O senhor acha que o Brasil poderá ficar livre da febre amarela silvestre?

O Brasil tem condições de evitar surtos em humanos porque a vacina é eficiente. É um erro dizer que o macaco é o reservatório. Ele não é. É o que chamamos de hospedeiro amplificador. Ele não é reservatório porque adoece e morre da doença, como a gente. A febre amarela ocorre em ciclos porque os macacos adoecem e têm uma taxa de letalidade tão grande que o vírus não consegue mais se disseminar. É preciso que exista uma população razoável de macacos para que o vírus continue a se propagar e entre em contato com seres humanos. E isso demanda tempo, por isso a febre amarela tem esses ciclos. Porém, se o mosquito que infecta os macacos infectar uma pessoa e esta tiver sido vacinada, a doença não vai adiante. Não há surto. Por isso, vacinar é tão essencial.

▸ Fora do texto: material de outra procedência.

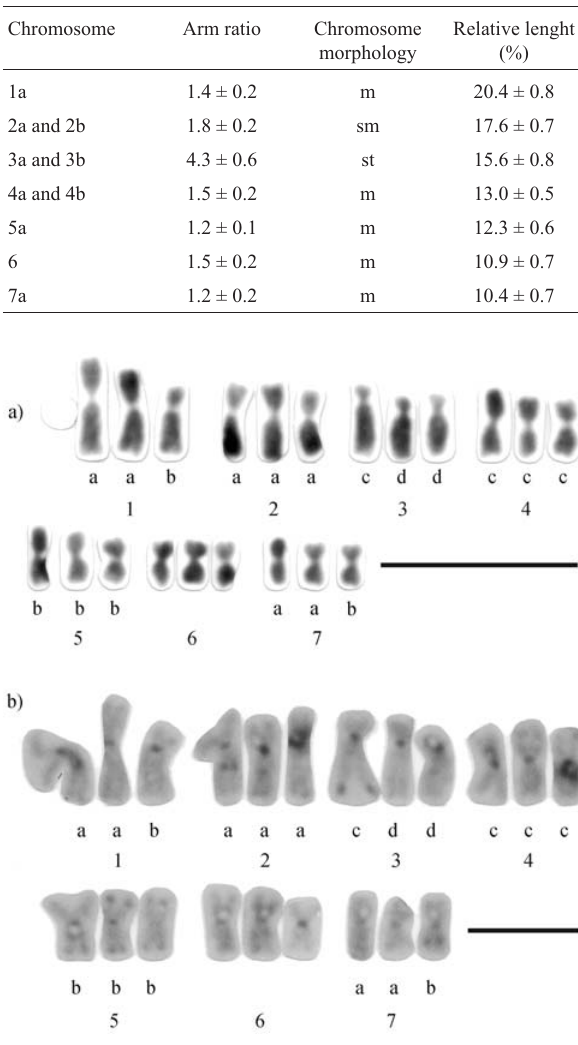
Table 2 - Karyometric data of diploid specimens of Dolichoplana carvalhoi (2n = 2x = 14 chromosomes) obtained after measurements of 13 conventionally stained mitotic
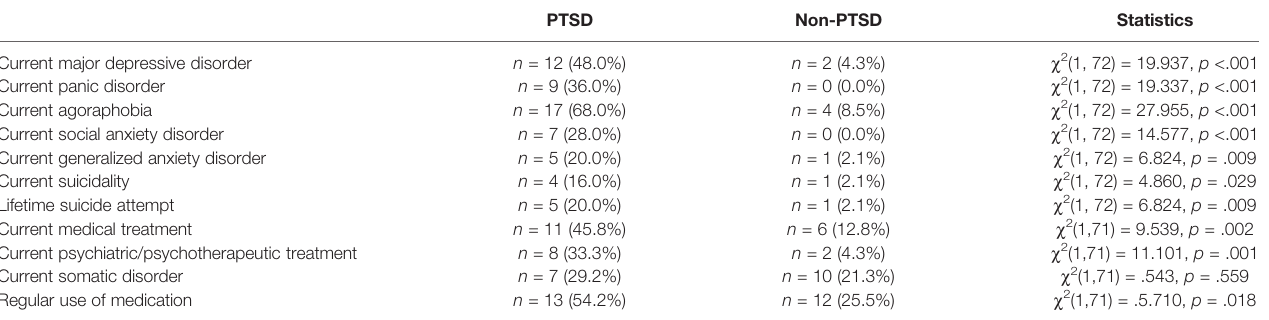
TABLE 2 | Clinical data of the PTSD ( n = 25) and Non-PTSD group ( n =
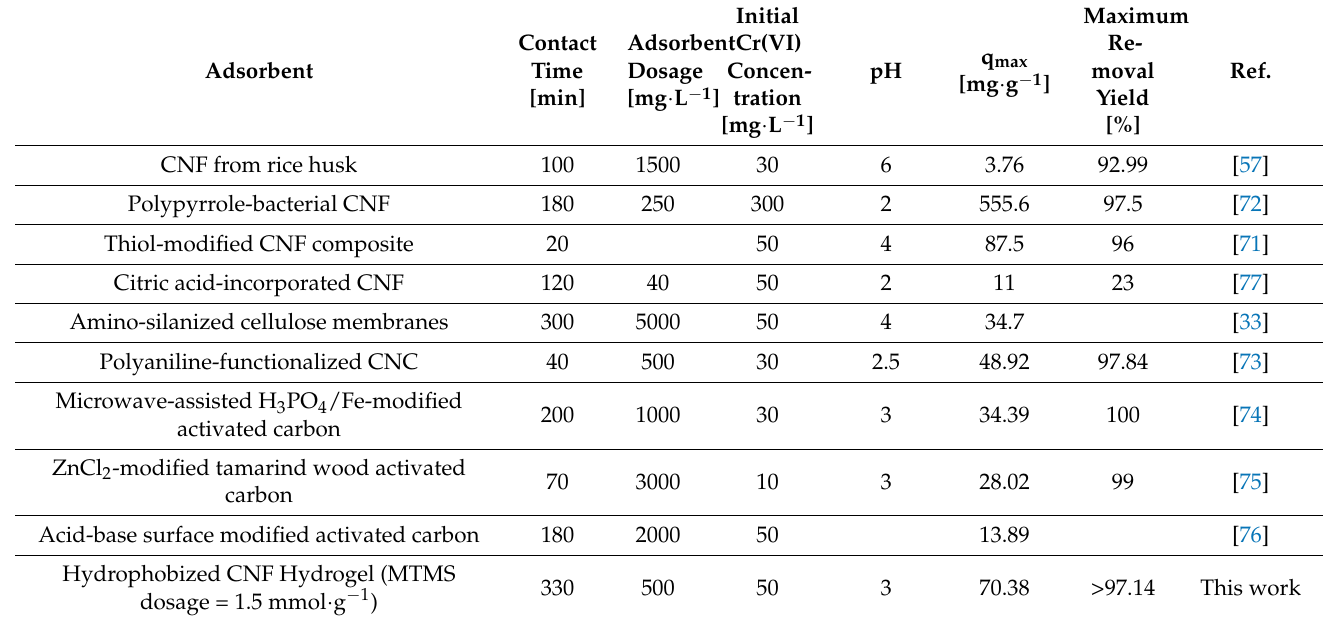
Table 3. A comparison of the hexavalent chromium adsorption through different NC and activated carbon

E as outras doenças de florestas?

Vírus circularão sempre nas florestas. Esse é o preço que pagamos por nossa biodiversidade. As florestas nos prestam enormes serviços. Mas se quisermos viver perto delas, visitá-las, precisamos aprender a fazer isso. Vacinar, por exemplo, é fundamental. Vigilância sanitária, também. O homem que morreu em maio aqui em São José do Rio Preto não era daqui. Ele havia se mudado há pouco tempo. E passeava na região da Mata dos Macacos. Quando você entra num ambiente desses, precisa tomar cuidados.

O Rio de Janeiro tem florestas urbanas. Qual o risco?

Não acredito que exista risco neste momento para a cidade porque essas matas não têm ligação com a região afetada. A mata do Rio é uma mata fragmentada. Já as cidades junto ao Espírito Santo devem mesmo se proteger.